Prematurity is well known to affect photoreceptor function [8, 9, 13]. Cones are more differentiated and mature earlier during the infancy compared to rods in healthy human infants born at term [1]. Therefore, cone-mediated ERG responses are more mature at a younger age compared to rod-mediated ERG responses in term children [7]. Very little is known about peripheral cone-mediated ERG responses in prematurely born children and the effect of preterm birth on the maturation of these responses. However, a recent study by Molnar et al. [31] has reported that both rod and cone functions are reduced in children born extremely preterm when compared with the controls at the age of 6.5. The present study confirmed affected cone function in preterm schoolchildren with and without ROP.

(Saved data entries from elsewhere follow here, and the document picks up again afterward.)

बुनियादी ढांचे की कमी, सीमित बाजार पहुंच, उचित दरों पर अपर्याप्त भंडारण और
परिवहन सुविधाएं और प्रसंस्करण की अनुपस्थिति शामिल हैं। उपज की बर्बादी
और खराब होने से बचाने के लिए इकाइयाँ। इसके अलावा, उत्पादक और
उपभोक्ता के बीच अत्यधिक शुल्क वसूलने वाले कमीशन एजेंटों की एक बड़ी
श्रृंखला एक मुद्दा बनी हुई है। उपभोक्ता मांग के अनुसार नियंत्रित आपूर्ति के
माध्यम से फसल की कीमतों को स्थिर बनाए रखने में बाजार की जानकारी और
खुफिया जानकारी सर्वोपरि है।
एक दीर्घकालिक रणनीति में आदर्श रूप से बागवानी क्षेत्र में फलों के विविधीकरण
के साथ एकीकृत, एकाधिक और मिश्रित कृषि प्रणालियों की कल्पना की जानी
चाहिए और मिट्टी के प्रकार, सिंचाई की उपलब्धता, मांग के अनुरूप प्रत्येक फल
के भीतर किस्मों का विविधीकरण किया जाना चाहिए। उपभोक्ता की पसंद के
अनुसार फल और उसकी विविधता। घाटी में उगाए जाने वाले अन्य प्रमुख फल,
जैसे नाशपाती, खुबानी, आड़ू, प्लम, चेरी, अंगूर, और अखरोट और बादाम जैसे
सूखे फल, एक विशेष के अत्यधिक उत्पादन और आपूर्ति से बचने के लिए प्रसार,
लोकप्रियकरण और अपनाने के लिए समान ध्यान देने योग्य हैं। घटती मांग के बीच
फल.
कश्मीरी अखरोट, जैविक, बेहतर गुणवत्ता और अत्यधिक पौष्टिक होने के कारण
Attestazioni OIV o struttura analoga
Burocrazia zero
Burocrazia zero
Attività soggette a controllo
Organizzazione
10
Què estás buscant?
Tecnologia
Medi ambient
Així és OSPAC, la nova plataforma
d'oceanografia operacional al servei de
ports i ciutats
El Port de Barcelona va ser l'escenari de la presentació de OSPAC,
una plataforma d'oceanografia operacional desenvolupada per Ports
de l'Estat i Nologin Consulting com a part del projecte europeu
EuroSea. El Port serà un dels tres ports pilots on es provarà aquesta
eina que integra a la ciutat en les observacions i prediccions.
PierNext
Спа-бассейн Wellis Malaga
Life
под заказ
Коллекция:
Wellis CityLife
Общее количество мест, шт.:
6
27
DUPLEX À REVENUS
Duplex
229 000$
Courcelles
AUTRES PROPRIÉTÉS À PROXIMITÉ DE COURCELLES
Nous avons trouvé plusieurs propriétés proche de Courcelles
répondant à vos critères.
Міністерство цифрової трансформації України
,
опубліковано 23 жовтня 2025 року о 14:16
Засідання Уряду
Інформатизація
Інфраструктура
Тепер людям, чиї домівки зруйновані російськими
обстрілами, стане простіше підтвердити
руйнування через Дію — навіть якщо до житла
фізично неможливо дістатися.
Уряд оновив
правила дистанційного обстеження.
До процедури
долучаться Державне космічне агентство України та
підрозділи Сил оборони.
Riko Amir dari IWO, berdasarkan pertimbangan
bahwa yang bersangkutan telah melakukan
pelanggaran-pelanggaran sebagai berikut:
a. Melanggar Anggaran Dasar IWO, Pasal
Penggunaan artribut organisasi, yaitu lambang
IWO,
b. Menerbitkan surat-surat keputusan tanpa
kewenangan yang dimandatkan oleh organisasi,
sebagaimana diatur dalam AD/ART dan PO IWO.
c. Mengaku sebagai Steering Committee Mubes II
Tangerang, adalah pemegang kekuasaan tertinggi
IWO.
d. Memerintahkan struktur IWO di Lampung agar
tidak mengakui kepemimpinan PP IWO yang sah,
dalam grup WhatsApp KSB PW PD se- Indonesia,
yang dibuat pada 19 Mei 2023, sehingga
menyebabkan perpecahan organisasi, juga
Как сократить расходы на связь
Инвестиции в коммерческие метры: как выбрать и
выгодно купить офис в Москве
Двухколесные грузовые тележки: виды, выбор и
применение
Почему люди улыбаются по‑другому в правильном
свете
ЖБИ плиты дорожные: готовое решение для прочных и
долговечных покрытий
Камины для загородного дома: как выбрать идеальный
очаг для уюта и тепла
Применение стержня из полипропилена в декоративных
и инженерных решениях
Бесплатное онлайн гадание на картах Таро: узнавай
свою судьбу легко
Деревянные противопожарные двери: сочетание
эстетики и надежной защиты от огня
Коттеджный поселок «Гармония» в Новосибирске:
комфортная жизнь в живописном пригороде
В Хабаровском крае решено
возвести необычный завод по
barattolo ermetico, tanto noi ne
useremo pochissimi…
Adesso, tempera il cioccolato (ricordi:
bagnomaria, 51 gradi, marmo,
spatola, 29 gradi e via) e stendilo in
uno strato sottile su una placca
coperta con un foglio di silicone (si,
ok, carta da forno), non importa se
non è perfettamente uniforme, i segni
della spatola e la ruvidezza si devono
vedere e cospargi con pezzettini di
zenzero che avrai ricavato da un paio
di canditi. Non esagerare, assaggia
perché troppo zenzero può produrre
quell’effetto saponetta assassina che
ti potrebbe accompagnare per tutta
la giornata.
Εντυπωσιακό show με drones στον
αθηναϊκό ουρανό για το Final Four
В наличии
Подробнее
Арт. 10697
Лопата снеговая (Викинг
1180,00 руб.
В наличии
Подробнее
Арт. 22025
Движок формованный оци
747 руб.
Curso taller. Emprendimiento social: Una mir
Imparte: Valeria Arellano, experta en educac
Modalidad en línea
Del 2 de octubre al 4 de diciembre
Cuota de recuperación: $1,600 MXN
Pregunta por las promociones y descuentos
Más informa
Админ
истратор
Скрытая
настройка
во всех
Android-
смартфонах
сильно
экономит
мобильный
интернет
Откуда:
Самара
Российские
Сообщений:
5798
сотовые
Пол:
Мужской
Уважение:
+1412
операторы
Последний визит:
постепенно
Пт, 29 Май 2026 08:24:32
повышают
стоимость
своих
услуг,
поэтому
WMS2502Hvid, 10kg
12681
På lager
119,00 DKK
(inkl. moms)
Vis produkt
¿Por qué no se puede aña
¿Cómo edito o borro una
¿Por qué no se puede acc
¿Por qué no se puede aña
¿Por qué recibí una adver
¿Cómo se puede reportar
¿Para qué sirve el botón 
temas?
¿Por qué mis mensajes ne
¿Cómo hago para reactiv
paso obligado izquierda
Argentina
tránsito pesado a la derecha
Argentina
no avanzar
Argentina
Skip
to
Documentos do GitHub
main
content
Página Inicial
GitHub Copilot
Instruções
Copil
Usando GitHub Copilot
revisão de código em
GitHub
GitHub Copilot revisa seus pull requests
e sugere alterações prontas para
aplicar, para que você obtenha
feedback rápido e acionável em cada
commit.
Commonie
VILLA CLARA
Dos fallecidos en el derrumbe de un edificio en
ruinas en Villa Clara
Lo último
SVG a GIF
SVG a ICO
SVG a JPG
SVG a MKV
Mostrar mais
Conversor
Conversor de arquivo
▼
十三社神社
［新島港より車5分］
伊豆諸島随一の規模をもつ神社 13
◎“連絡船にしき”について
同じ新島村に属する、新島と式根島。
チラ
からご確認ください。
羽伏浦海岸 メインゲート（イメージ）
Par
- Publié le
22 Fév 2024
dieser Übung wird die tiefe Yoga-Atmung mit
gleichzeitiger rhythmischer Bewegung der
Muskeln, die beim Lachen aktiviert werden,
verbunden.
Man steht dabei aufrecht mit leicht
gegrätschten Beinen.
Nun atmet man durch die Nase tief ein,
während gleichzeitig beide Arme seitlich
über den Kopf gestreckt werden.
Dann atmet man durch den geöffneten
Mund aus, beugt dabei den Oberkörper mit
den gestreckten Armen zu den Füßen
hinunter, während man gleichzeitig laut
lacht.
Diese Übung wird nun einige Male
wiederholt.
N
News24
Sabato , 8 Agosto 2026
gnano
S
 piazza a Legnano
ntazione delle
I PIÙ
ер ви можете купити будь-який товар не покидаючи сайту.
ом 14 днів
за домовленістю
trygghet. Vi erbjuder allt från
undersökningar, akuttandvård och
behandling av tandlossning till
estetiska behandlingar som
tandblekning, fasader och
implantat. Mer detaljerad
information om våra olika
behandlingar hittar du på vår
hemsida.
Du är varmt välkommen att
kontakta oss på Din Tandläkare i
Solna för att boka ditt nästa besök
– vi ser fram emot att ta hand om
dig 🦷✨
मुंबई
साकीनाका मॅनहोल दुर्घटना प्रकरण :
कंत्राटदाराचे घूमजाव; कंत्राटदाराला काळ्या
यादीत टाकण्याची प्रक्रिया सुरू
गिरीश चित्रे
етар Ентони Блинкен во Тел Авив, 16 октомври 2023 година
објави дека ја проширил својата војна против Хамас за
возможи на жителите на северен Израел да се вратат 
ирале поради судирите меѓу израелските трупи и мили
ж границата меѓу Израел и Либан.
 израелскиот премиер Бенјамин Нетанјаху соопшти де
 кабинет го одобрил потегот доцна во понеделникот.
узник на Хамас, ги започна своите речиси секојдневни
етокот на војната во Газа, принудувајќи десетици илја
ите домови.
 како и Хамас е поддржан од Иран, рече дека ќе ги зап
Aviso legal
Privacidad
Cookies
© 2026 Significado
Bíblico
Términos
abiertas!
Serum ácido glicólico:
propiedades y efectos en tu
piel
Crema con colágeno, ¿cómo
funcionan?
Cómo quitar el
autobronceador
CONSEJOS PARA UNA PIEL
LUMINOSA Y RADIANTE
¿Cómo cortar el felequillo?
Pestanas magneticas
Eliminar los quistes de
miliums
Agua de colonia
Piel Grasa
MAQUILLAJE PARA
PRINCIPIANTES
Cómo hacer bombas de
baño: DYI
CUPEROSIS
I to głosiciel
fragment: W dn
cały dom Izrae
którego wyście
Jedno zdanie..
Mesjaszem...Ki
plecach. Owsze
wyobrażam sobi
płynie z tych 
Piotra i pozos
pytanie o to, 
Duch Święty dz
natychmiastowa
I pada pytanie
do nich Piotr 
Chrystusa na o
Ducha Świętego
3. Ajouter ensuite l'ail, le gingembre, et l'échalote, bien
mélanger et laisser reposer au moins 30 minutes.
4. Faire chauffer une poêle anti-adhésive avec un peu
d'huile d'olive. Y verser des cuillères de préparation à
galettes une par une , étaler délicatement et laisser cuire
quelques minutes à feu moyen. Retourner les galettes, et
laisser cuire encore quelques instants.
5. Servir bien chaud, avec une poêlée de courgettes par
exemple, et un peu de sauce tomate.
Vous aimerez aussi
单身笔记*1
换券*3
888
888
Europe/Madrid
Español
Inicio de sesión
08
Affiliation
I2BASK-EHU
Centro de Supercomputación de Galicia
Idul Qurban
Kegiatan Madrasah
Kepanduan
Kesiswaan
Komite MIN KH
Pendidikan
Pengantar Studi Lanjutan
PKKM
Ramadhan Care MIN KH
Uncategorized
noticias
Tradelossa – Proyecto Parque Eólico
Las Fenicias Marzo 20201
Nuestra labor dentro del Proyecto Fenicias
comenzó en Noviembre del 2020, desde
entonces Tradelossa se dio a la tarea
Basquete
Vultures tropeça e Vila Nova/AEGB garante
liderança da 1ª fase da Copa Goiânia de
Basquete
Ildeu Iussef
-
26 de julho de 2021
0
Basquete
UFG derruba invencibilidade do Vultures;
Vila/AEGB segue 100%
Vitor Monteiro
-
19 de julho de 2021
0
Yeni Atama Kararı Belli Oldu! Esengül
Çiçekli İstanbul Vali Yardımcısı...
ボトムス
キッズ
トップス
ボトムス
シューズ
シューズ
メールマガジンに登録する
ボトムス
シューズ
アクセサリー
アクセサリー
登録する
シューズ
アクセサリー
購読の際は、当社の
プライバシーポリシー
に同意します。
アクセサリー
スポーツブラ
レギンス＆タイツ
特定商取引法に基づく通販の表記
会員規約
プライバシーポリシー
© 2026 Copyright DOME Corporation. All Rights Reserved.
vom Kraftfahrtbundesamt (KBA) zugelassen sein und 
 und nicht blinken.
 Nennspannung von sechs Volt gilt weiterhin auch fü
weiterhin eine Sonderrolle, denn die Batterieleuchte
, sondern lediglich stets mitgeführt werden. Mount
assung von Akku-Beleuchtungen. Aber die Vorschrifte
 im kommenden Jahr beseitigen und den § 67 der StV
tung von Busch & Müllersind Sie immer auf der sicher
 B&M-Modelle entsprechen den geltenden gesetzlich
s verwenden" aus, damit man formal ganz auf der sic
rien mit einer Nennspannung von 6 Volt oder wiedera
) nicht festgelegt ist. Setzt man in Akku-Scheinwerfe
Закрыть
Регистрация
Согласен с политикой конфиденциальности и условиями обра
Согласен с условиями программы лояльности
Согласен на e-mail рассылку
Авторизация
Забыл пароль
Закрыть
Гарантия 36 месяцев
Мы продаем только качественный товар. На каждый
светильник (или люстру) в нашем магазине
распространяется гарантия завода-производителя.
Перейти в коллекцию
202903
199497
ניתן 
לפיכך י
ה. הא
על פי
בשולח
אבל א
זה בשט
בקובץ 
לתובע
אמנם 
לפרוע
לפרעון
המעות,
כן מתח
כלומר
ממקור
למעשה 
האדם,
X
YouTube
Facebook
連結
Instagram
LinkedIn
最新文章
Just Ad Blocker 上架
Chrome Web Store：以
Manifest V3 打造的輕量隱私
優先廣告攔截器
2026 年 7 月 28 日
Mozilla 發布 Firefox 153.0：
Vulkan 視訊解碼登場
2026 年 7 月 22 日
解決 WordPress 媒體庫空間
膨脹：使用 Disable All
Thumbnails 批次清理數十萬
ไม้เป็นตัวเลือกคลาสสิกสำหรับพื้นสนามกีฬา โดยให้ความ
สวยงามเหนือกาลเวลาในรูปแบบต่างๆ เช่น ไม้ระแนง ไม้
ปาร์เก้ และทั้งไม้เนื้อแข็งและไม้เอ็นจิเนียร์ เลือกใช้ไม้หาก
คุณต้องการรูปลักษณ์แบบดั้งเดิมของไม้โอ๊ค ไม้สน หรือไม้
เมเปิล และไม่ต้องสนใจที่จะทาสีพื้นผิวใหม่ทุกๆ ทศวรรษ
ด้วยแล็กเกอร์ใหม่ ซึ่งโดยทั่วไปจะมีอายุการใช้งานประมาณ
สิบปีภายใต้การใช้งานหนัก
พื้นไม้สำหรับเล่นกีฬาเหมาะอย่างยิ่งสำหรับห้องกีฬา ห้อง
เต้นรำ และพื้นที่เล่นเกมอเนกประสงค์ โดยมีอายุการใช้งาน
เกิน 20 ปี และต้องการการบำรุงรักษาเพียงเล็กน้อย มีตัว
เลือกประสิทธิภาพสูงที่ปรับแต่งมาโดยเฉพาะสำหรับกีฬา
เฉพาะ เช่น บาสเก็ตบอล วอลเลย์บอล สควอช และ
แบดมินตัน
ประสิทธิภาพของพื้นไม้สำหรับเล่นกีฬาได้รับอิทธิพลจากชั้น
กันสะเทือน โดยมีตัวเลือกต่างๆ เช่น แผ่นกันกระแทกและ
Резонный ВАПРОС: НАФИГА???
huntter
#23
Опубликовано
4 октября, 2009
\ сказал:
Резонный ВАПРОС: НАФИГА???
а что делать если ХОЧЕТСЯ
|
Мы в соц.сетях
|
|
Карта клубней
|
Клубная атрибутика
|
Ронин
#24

In the present study, only the 30-Hz flicker stimulus, which selectively tests cone function, was used. The use of dark adapted stimuli, which predominantly test rod function, would give additional information on the whole photoreceptor functional status in prematurely born schoolchildren. Additionally, preterm children included in the present study only had mild forms of ROP, since none of them were treated due to ROP. Among ROP− children, there were three born extremely premature (before the 27th week of gestation), but they showed significantly longer 30-Hz flicker ERG implicit time in comparison with ROP− children born after the 27th gestational week. Therefore, it can be speculated that prematurity itself can be the reason for changes in cone-mediated ERG responses demonstrated in the present study, which is in accordance with the recent study by Molnar et al. [31].

The results of the 30-Hz flicker ERG implicit time and amplitude can also be affected by axial length of the globe and by female sex as previously stated in healthy young adults [32]. The axial length was not measured in the present study, but only some prematurely born schoolchildren from this study had moderate myopia up to only − 2.5 diopters.

In summary, the results of the present study show prolonged cone-driven 30-Hz flicker ERG response implicit time in prematurely born schoolchildren in comparison with schoolchildren born at term. The results were obtained with the use of a portable ERG device, which proved its usefulness in testing the pediatric population.